Drei unmittelbare Auswirkungsbereiche, die ich beobachte
Um das Chaos bei den Dow-Futures zu verstehen, betrachte ich es durch drei spezifische Linsen. Das ist nicht nur Lärm; es ist eine Neubewertung des Risikos auf der ganzen Linie:
- Der Konsumdruck: Jeder Rappen an der Zapfsäule ist ein Rappen, der nicht in Restaurants oder beim Einzelhandel ausgegeben wird. Beobachten Sie die zyklischen Konsumwerte im Dow. Sie sind das sprichwörtliche Kaninchen im Kohlebergwerk für eine mögliche Gewinnverlangsamung.
- Das Paradoxon der Fluggesellschaften und des Transports: Obwohl der Index selbst nicht viele Fluggesellschaften enthält, wird die allgemeine Marktstimmung von ihnen nach unten gezogen. Die Treibstoffkosten sind gerade in die Höhe geschossen, und das ist ein direkter Schlag für ihre Margen. Dieser Welleneffekt breitet sich auf Industrie- und Materialwerte aus.
- Das neue Kopfzerbrechen der Fed: Dieser Ölpreisanstieg ist ein Angebotsschock. Er ist auf die denkbar schlechteste Weise inflationär. Er erschwert die Aufgabe der Zentralbank enorm.
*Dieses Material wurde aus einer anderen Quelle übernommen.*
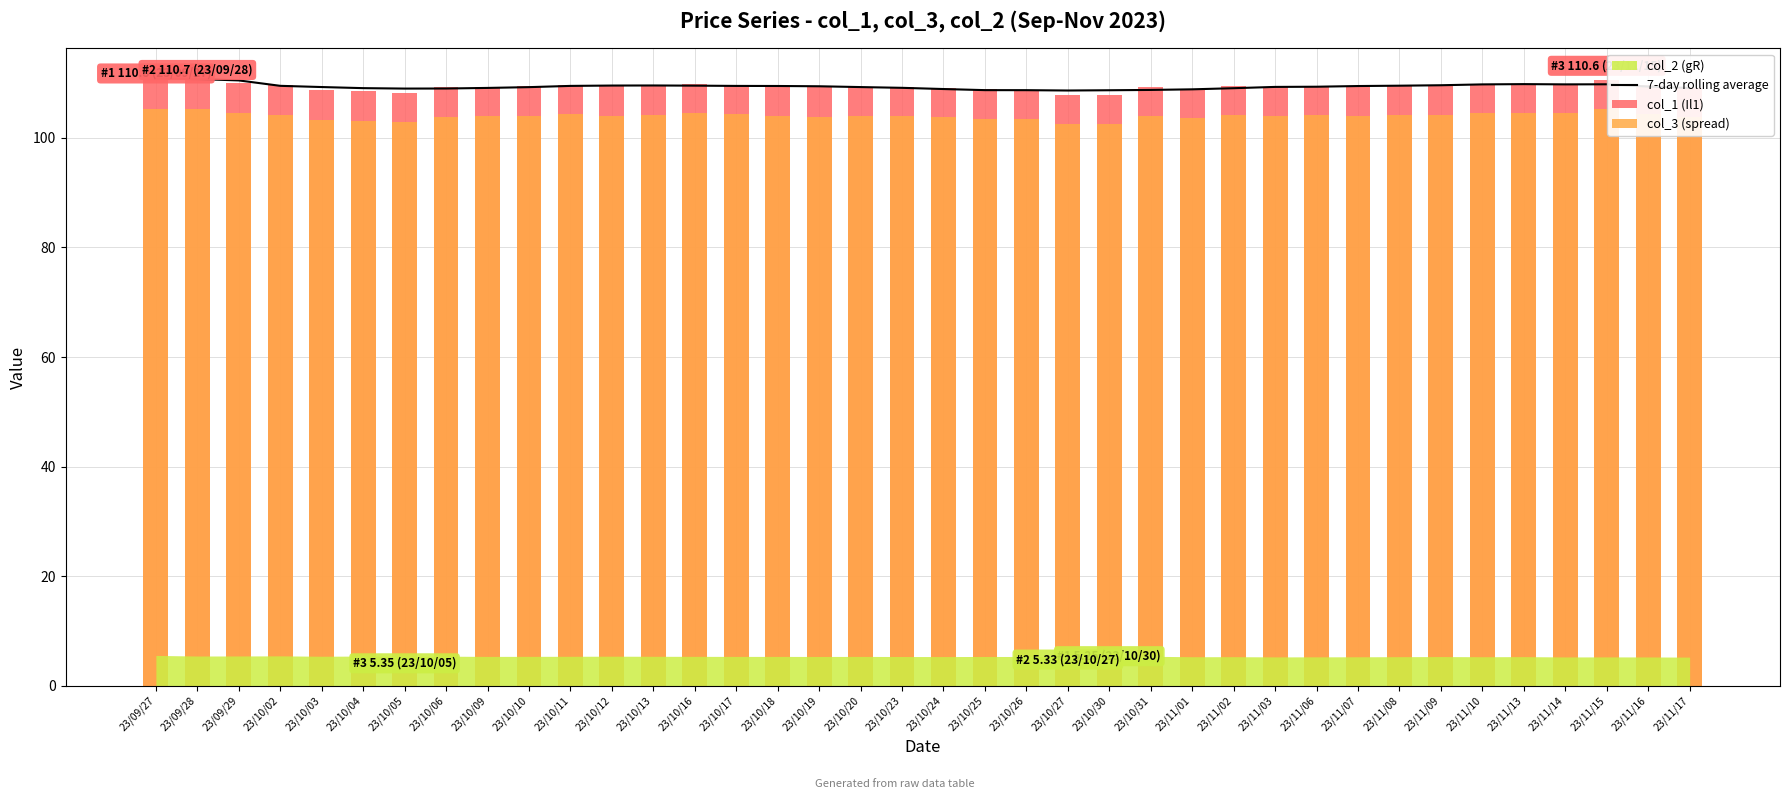

What is the sum of the col_1 (Il1) values at 23/10/10 and 23/10/16?

219.3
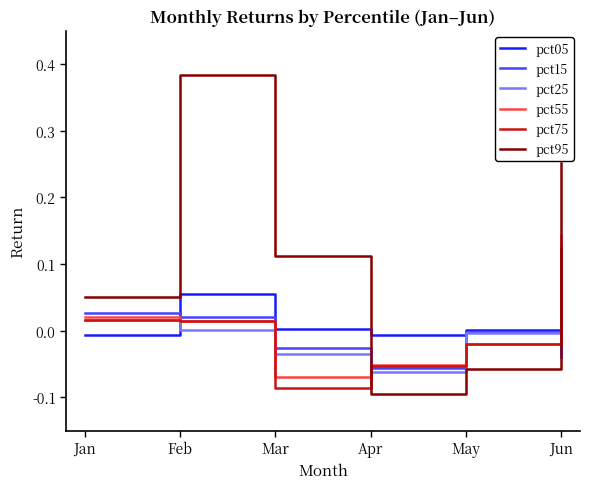

At which category is the sum across all series the highest?

Jun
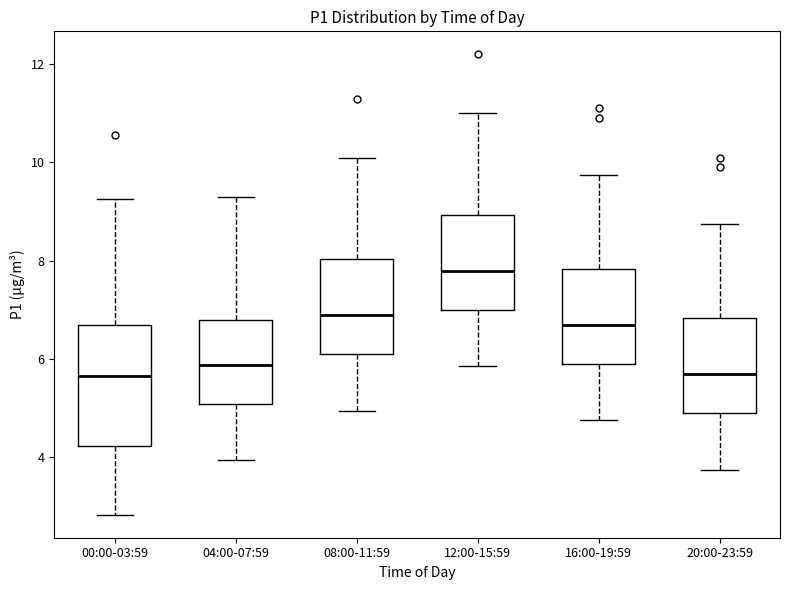

Reading left to right, read every box against the y-axis: the position of its median line, the range the box covers, and the ends of its whiskers. The values are not printed on the chart, so give them approximately, as read against the axis.

00:00-03:59: median 5.6, box 4.2 to 6.6, whiskers 2.8 to 9.2
04:00-07:59: median 5.8, box 5.0 to 6.8, whiskers 4.0 to 9.4
08:00-11:59: median 6.8, box 6.0 to 8.0, whiskers 5.0 to 10.2
12:00-15:59: median 7.8, box 7.0 to 9.0, whiskers 5.8 to 11.0
16:00-19:59: median 6.6, box 5.8 to 7.8, whiskers 4.8 to 9.8
20:00-23:59: median 5.6, box 4.8 to 6.8, whiskers 3.8 to 8.8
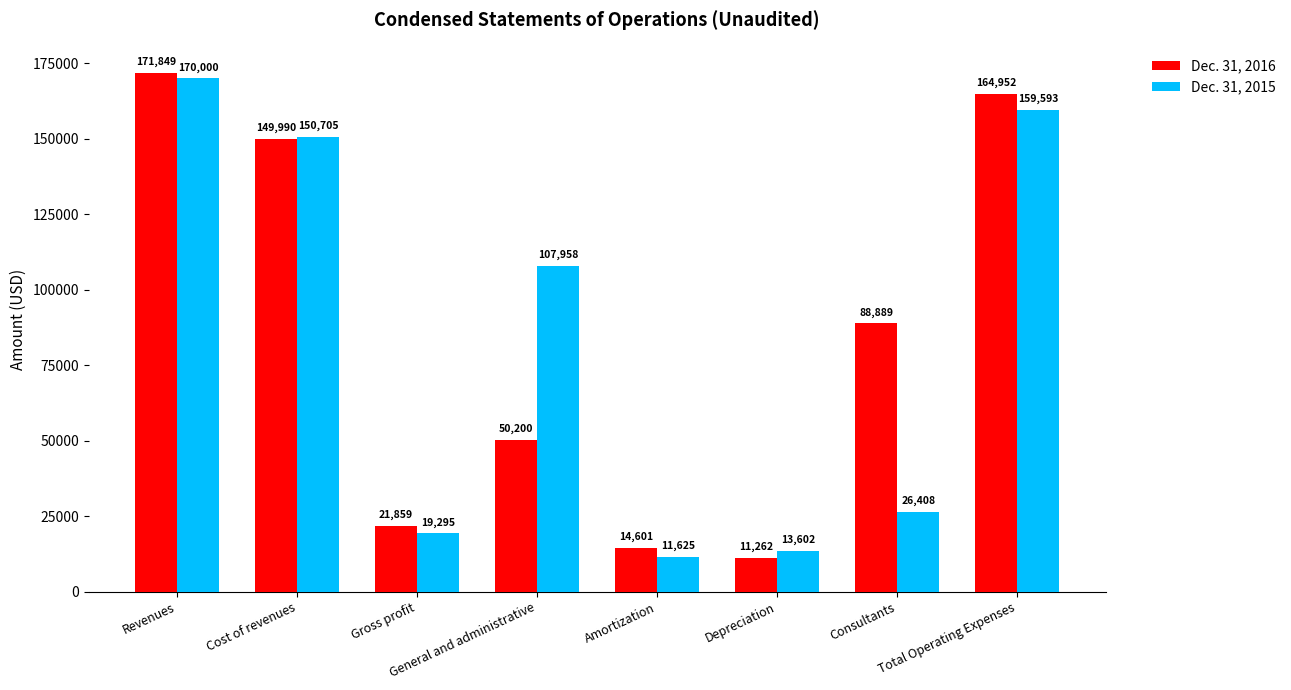

List the series in order of their peak value, highest first.

Dec. 31, 2016, Dec. 31, 2015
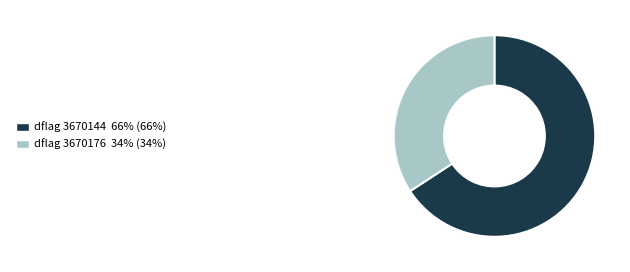

Which slice is the smallest?

dflag 3670176 34% (34%)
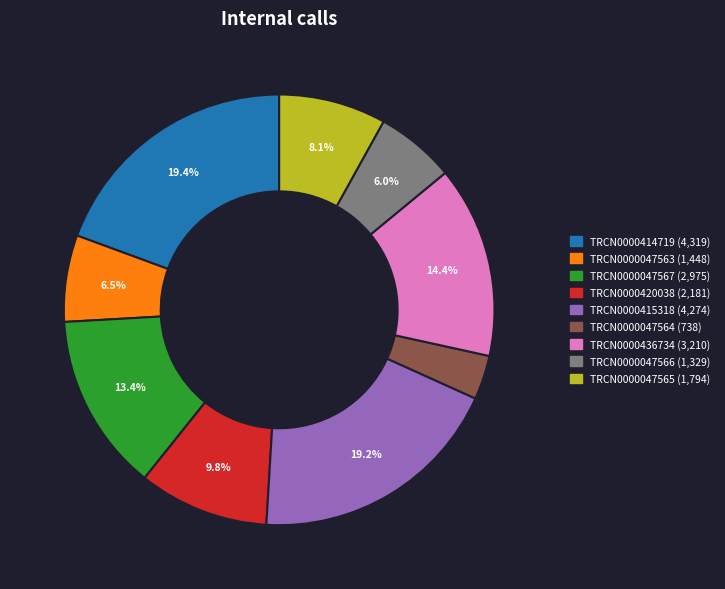

How many segments does this pie chart have?

9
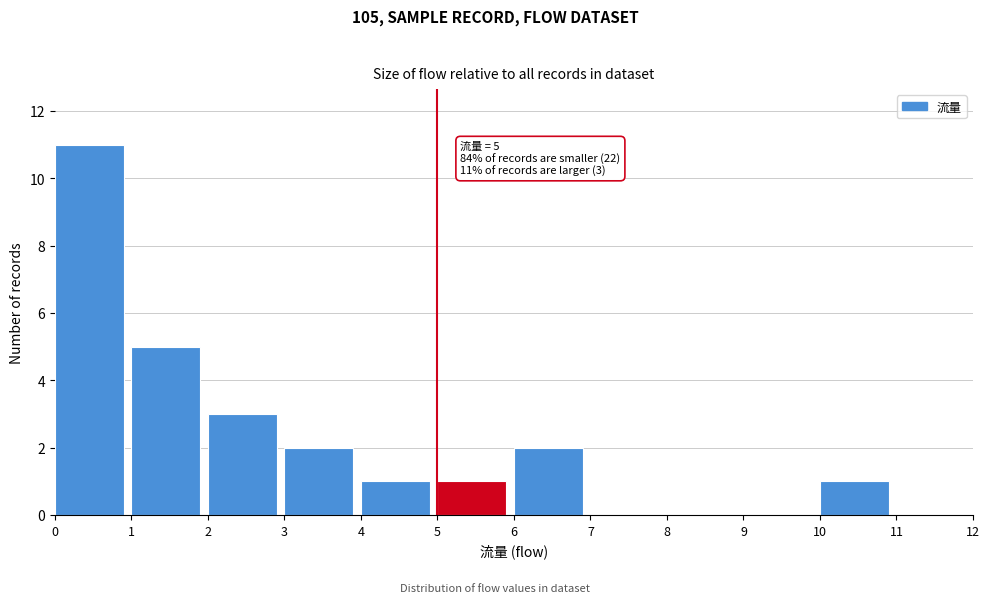

Over which range of the x-axis is the bar tallest?

0 to 1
Bekämpft man die Inflation, die durch die Geopolitik verursacht wird, oder ignoriert man sie und riskiert, dass sich die Erwartungen von der Verankerung lösen? Der Futures-Markt beginnt darauf zu setzen, dass die Zinsen "länger höher" bleiben, und das ist ein Gegenwind für multiple Expansion.
Das Tape mit den Technikern lesen
Für die reine Kursaktions-Perspektive habe ich beobachtet, worauf Clive Lambert und sein Team achten. Clive, ein Meister der technischen Analyse aus Grossbritannien, konzentriert sich auf Point-and-Figure-Charts. Er würde Ihnen sagen, ignorieren Sie den Lärm und schauen Sie auf die wichtigsten Kursniveaus des Dow-Futures-Kontinuierlichen Kontrakts. Die frühe Aktion heute testet eine wichtige Unterstützungszone, die sich bereits im Januar gehalten hat. Ein sauberer Bruch darunter, mit Volumen, und das nächste Abwärtsbeinchen könnte schnell kommen. Es geht nicht nur darum, wo wir eröffnen; es geht darum, wo wir uns einpendeln.
Dies ist keine Zeit für Heldentaten. Beim seriösen Kapital – den Pensionskassen, Stiftungen, den High-Net-Worth-Portfolios, die ich berate – hat sich das Gespräch von "wie viel Alpha können wir generieren" zu "wie schützen wir das Downside, ohne den Rückschwung zu verpassen" verlagert. Es ist das älteste Spiel im Buch: Risikomanagement. Und genau jetzt schreien die Dow-Futures heraus, dass das Risiko real ist und dass es da ist.
Uns steht eine volatile Sitzung und wahrscheinlich eine volatile Woche bevor. Halten Sie Ihre Stopps eng, Ihre Positionsgrössen klein und Ihren Informationsfluss sauber. Das Schlagzeilenrisiko verschwindet nicht.